Detail of consultation materials: the policy requires that the developer provides ‘all information that would be required to be submitted as part of a formal planning application’ for the statutory consultation process.  This has the potential to be problematic in terms of aggravating consultees as the statutory consultation required is effectively on a final set of plans, with little scope for change.  It is also possible that the consultation will throw up unforeseen issues at an advanced stage in the preparation of the planning application, resulting in potentially costly and time consuming changes.  In the case of larger, more complex schemes, a phased consultation process could be advantageous - with an informal stage of consultation on initial plans followed by statutory consultation on final/preferred proposals. 

Pre-application advice: moving forward, consultation should be considered an issue for pre-application dialogue with officers.  A transparent and organised approach enabling officers and local ward members to review your consultation plan early in the process will help iron out any omissions or issues and build buy-in to your approach.

Devil is in the detail: although the overall requirements for consultation are relatively straightforward (consult for 28 days, put up a site notice etc), there are lots of small details set out in the guidance that need to be carefully followed to ensure your consultation does not hold up the validation of your planning application and is not open to challenge later on – for example, when, where and how you make your consultation material available for consultation.

Responding to issues raised: There is very little guidance on how the developer is required to respond to issues raised apart from ensuring all issues are ‘considered’.  However, we know from experience that a significant proportion of the comments received will not be able to influence the final proposed scheme, in which case it is crucial to properly evidence the response for issues raised (for the benefit of both consultees and decision makers) – this could be as simple as a cross reference to the relevant section in the planning application documentation.
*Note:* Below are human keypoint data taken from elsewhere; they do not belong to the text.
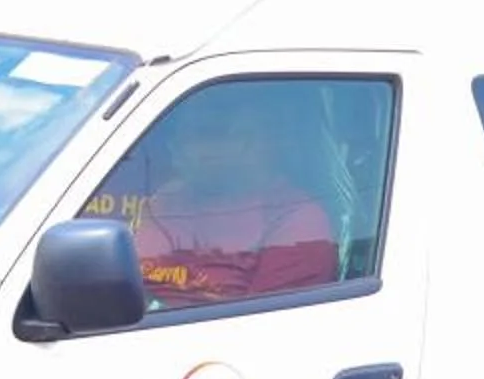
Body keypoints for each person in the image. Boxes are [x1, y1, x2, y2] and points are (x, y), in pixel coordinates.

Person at [131, 96, 339, 309]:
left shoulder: (298, 220)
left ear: (256, 141)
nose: (179, 149)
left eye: (206, 135)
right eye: (180, 138)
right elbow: (130, 287)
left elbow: (260, 327)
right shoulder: (167, 203)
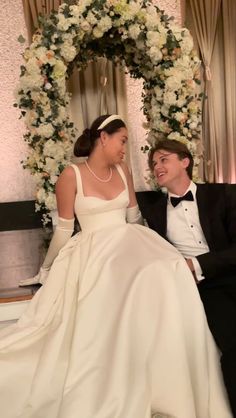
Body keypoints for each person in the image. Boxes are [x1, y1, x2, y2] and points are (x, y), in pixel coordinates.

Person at [0, 116, 232, 418]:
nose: (126, 148)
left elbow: (134, 216)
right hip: (94, 246)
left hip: (129, 240)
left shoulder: (123, 170)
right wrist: (45, 269)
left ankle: (169, 371)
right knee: (112, 287)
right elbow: (63, 229)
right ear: (103, 138)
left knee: (164, 270)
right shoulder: (71, 176)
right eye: (122, 140)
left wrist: (151, 245)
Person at [136, 139, 236, 417]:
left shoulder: (223, 195)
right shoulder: (152, 209)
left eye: (163, 159)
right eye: (153, 163)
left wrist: (197, 264)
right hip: (202, 288)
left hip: (227, 270)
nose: (157, 166)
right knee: (232, 341)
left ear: (185, 161)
There are many other issues that are currently unanswered, such as:

· Will there be a need to re-consult should significant material changes be made to plans following the pre-application consultation?

· Will specialist consultees respond in a timely manner to pre-application consultation?

· How will consultees respond to being consulted on a similar set of materials immediately before (by the developer) and then after the planning application has been submitted (by the Local Authority)? Will this lead to confusion and consultation fatigue?

There are bound to be teething problems as applications begin to be submitted under the new policy regime.  However, as long as a considered, collaborative and planned approach is taken to implementing your pre-application consultation, this should ensure the delivery of a robust PAC.  In addition, if your communications strategy is designed effectively, the consultation process can help remove local issues and often build community buy-in for your scheme.